======== Source records
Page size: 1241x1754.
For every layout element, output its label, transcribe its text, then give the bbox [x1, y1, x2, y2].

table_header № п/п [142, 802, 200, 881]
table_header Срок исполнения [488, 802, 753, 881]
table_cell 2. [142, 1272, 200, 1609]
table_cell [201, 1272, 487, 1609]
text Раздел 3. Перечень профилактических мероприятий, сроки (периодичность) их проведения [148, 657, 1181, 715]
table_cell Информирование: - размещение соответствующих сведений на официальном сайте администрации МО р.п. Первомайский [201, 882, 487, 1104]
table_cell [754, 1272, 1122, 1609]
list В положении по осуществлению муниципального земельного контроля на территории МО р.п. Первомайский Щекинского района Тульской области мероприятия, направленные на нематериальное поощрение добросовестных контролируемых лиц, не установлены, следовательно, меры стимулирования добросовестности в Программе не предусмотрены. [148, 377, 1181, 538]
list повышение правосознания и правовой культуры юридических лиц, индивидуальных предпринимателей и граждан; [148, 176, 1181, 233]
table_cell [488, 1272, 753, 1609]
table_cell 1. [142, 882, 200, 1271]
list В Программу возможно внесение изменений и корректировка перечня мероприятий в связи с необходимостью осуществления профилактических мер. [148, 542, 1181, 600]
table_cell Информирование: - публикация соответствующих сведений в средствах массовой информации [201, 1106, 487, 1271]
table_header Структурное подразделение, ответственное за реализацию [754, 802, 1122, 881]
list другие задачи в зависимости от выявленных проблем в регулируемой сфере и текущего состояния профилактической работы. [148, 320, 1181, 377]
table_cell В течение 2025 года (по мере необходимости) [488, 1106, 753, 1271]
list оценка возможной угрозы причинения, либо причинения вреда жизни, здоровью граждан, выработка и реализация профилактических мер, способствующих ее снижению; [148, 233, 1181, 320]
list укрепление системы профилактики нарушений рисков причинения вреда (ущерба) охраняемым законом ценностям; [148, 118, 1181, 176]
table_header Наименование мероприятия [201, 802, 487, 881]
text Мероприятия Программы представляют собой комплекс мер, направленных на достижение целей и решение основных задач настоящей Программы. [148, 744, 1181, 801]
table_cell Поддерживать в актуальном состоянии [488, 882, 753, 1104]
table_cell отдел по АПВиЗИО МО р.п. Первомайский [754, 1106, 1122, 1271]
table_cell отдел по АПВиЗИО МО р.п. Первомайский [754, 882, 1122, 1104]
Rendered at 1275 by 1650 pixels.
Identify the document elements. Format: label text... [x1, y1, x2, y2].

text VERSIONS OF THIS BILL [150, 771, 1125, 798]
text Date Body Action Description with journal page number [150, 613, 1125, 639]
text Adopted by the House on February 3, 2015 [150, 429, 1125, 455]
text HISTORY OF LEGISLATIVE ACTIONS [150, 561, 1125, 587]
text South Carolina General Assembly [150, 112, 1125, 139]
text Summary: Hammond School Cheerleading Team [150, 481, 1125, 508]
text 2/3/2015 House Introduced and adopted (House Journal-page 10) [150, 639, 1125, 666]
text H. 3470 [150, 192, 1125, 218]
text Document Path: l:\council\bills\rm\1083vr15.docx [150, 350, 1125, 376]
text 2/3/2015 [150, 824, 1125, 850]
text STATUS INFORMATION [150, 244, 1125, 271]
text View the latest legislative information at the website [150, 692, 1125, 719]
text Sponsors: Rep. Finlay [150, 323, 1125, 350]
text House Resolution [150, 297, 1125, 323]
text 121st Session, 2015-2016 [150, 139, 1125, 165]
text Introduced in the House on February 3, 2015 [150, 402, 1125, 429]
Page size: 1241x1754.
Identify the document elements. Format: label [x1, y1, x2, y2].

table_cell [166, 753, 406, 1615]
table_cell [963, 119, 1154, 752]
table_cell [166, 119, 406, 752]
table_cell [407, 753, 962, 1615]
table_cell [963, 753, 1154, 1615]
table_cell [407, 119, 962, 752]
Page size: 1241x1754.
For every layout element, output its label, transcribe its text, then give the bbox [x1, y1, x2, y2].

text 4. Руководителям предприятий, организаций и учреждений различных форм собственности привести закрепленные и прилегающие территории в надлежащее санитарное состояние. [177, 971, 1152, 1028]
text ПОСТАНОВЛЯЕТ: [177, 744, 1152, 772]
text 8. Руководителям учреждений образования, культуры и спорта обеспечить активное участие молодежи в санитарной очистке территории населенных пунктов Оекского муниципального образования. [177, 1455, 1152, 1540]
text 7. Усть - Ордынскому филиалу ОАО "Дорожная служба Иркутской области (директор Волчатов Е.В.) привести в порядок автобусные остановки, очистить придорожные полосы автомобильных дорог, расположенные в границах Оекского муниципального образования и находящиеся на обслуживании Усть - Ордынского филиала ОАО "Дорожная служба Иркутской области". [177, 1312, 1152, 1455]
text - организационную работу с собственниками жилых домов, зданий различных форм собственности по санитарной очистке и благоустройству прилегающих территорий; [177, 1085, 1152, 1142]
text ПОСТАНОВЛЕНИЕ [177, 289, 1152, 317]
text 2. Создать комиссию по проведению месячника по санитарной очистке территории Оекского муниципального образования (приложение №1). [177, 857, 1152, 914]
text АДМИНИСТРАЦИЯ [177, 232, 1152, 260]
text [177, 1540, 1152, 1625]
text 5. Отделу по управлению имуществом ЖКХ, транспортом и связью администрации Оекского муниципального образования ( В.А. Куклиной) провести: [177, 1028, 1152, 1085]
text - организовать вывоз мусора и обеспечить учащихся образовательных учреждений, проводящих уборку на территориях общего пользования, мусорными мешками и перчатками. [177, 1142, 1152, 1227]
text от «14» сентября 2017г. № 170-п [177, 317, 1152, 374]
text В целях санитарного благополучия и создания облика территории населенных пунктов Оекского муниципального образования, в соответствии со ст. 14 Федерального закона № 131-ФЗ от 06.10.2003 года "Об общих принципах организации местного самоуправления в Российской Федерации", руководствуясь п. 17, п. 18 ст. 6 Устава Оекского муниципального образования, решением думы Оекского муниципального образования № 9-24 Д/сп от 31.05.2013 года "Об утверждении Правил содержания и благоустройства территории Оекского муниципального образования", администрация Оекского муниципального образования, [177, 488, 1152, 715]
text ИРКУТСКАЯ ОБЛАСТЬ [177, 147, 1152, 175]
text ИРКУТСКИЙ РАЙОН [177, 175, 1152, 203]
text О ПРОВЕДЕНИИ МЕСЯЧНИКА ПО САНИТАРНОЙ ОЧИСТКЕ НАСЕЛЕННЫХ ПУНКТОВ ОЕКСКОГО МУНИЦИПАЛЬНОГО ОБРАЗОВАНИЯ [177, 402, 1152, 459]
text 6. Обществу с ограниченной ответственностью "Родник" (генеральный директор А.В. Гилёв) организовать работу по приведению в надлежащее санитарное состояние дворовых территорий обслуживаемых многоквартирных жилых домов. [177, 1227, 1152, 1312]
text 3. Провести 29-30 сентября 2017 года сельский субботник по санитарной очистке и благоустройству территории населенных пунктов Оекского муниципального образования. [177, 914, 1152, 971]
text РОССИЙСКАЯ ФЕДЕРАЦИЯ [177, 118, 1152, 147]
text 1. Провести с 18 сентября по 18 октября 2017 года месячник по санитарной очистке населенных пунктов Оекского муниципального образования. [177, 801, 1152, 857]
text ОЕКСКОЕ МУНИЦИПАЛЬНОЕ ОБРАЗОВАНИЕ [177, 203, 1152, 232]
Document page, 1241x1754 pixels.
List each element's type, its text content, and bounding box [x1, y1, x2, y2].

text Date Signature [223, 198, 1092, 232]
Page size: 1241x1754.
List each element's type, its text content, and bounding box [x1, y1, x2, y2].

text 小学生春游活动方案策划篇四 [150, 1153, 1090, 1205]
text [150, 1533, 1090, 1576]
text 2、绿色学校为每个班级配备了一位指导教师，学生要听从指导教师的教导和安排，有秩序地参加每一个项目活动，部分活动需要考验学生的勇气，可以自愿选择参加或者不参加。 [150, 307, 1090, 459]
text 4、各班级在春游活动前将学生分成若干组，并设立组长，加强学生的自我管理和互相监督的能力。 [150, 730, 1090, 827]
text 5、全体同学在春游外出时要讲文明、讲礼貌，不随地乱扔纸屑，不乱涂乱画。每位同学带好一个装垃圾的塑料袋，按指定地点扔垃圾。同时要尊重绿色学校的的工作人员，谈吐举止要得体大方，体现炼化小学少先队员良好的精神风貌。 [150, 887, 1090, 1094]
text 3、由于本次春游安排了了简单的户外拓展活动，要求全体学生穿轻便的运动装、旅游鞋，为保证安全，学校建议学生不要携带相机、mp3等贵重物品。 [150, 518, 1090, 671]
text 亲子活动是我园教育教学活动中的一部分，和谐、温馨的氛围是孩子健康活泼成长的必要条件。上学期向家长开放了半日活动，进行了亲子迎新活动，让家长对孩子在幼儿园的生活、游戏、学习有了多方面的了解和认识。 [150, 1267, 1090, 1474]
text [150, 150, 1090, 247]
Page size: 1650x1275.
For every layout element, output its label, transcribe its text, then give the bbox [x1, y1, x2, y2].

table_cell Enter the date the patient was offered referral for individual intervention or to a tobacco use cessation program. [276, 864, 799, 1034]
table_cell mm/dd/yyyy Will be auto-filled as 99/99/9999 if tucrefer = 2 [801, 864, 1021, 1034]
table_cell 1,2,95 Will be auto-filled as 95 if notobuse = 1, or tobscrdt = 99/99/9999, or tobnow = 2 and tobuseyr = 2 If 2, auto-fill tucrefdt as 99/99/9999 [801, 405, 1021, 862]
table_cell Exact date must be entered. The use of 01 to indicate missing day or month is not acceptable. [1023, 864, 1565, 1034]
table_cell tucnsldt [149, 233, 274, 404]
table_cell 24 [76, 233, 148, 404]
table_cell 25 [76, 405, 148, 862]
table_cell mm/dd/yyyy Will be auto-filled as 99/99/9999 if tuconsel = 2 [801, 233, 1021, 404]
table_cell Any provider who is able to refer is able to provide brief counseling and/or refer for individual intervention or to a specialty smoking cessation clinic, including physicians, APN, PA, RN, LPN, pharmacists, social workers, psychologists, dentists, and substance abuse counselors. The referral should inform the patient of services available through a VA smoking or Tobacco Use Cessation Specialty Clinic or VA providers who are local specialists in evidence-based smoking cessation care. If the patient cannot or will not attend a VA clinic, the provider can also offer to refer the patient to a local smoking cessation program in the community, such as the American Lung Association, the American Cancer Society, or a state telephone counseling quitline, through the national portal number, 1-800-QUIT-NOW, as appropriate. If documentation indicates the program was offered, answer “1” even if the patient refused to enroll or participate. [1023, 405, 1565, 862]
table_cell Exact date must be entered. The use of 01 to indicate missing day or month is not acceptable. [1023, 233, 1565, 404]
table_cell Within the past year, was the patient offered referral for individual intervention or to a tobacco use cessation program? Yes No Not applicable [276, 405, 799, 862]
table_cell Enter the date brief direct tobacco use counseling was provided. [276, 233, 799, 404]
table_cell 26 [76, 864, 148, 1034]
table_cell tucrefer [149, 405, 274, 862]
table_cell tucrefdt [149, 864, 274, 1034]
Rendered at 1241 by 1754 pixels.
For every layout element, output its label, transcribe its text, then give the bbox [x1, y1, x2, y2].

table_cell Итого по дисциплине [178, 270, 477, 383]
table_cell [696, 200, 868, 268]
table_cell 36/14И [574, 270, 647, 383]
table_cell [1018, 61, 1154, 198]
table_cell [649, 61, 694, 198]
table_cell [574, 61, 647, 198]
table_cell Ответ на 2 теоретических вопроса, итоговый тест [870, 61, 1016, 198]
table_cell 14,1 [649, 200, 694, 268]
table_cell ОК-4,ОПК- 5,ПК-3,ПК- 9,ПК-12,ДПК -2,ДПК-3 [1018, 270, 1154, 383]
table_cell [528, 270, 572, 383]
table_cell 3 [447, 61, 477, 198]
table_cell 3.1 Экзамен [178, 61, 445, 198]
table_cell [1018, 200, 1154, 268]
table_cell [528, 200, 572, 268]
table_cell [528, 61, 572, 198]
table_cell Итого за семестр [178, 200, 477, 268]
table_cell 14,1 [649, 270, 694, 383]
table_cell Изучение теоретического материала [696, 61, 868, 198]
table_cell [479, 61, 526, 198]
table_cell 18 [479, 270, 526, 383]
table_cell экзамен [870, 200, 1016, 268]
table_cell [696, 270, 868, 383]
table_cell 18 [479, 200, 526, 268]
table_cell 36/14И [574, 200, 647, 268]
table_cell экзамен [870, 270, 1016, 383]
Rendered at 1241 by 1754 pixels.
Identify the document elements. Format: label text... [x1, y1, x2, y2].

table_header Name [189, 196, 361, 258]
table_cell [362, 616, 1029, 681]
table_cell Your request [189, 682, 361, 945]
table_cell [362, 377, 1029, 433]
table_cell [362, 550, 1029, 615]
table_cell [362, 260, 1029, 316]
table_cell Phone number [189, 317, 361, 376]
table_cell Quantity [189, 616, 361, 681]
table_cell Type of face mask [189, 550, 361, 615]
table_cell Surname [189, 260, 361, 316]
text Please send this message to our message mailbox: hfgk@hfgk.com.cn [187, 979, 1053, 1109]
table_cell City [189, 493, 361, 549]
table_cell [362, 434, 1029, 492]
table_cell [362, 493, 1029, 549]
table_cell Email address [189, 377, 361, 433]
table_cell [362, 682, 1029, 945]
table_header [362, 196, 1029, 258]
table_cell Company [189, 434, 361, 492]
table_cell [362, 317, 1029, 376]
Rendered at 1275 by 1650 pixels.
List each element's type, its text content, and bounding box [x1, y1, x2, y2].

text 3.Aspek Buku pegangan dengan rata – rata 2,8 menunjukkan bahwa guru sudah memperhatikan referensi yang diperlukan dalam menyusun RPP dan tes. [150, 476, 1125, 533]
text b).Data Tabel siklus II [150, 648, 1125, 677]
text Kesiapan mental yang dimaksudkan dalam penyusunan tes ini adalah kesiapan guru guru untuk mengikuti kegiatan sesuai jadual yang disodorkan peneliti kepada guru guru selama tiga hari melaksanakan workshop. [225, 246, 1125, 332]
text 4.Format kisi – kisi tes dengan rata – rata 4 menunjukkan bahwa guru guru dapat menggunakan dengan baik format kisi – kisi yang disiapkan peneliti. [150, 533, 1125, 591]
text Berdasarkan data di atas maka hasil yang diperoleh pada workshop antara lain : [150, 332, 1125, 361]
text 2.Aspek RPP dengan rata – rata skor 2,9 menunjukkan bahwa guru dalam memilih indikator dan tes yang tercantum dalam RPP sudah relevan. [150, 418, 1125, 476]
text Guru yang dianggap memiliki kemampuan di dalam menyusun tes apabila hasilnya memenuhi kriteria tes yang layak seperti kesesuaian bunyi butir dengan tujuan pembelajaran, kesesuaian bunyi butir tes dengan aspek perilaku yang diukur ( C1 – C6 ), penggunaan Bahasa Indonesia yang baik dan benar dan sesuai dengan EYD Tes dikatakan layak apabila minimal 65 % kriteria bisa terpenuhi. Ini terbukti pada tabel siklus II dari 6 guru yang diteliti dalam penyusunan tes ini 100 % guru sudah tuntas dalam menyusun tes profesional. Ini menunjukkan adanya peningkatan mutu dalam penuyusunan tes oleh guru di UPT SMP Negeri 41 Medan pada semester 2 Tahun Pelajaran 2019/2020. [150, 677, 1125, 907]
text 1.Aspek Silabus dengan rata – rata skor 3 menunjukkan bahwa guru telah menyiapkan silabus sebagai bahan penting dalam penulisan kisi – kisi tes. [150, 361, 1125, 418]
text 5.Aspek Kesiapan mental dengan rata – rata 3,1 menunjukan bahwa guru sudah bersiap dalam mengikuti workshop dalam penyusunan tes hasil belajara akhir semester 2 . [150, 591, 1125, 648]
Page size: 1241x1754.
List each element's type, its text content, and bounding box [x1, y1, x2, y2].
================
Assigned task. Lines that contain "mengikuti" are to be copied from the records above.

Output of the task.
text Kesiapan mental yang dimaksudkan dalam penyusunan tes ini adalah kesiapan guru guru untuk mengikuti kegiatan sesuai jadual yang disodorkan peneliti kepada guru guru selama tiga hari melaksanakan workshop. [225, 246, 1125, 332]
text 5.Aspek Kesiapan mental dengan rata – rata 3,1 menunjukan bahwa guru sudah bersiap dalam mengikuti workshop dalam penyusunan tes hasil belajara akhir semester 2 . [150, 591, 1125, 648]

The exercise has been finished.